Two months ago, sea ice surrounding Antarctica reached the lowest levels ever recorded at 1.79 million square kilometers. Usual levels in February are well above 2 million square kilometers (around 800,000 square miles).

“Antarctica might seem remote, but changes around there can affect the global climate,” says climate scientist Dr. Ariaan Purich. Climate change in Antarctica, and all around the world, is something that must be taken seriously.

Satellite imagery has helped scientists measure the area of Antarctica’s sea ice for over 4 decades, and it’s been on a decline since 2016, according to sea ice expert Dr. Ted Scambos, a scientist at the University of Colorado Boulder. He goes on to say, “especially with these back-to-back record years as well as many months being at near record lows, it’s causing the scientific community to wonder if there’s a process related to global climate change” 

In February of 2022, the previous record had been broken with only 1.92 million square kilometers of ice surrounding the continent.

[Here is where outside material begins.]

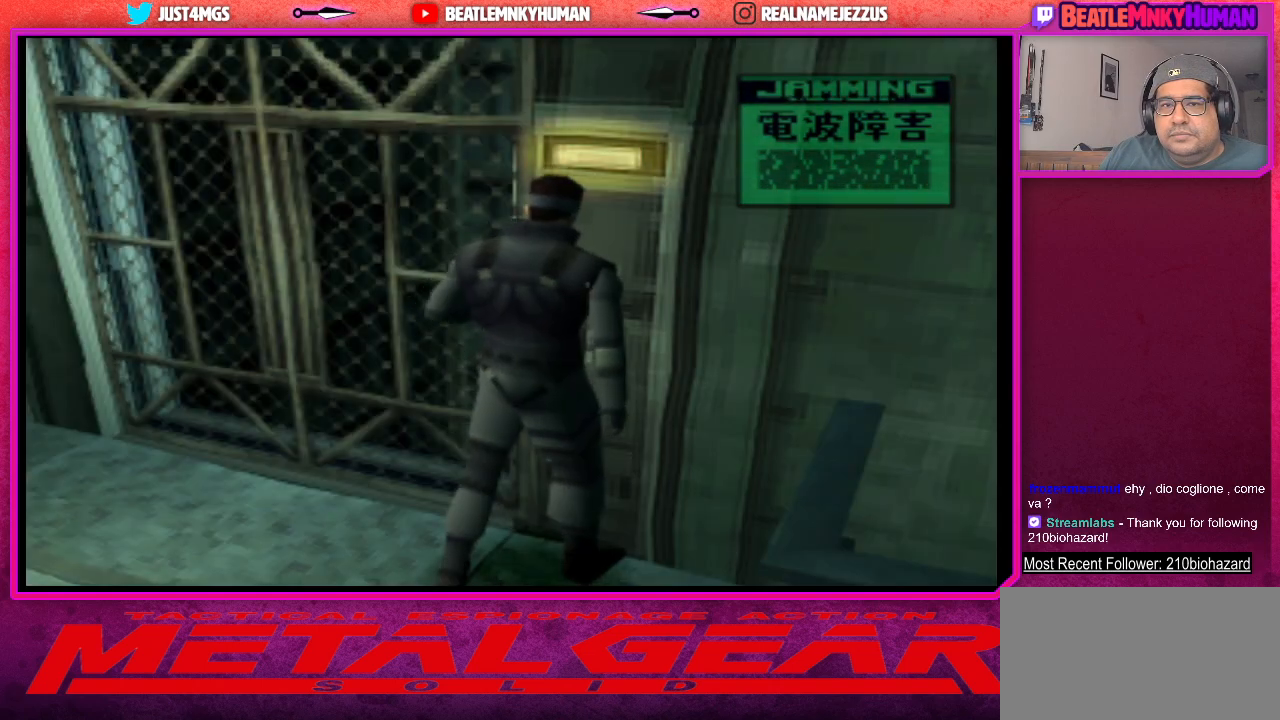
{"buttons": [], "left_stick": "center", "events": []}
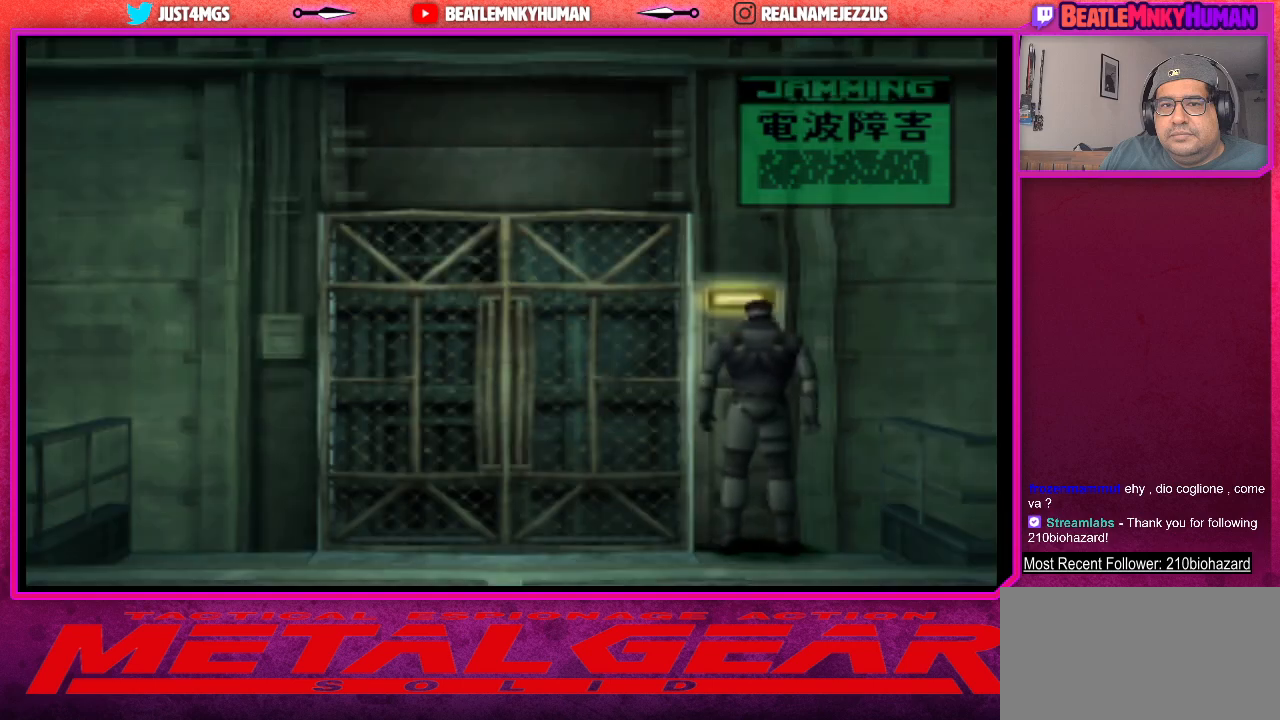
{"buttons": [], "left_stick": "center", "events": [[300, "CROSS", "down"], [483, "CROSS", "up"]]}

This surpasses that by 136,000 square kilometers- about the size of Finland, according to The Guardian.

But what’s causing this? Well, it’s a combination of factors. Sure, the ice is constantly in the sun, and buffeted by high winds. The main reason, however, is the water beneath the ice. “Because sea ice is so reflective, it’s hard to melt from sunlight. But if you get open water behind it, that can melt the ice from underneath,” says Dr. Will Hobbs, an expert in Antarctic sea ice working at University of Tasmania.

While melted sea ice doesn’t raise water levels directly, as it’s already in the water, it helps to protect coastlines and ice sheets attached to them from the severe storms and waves that would weaken them.

Without the protection of sea ice, vulnerable glaciers like the Thwaites glacier- which holds enough ice to raise sea levels worldwide by 18 inches if it were to collapse- are at risk. This in turn would reduce the amount of sea ice and could cause other glaciers to collapse. The effects of diminishing ice and warmer temperatures would only continue to amplify with catastrophic consequences.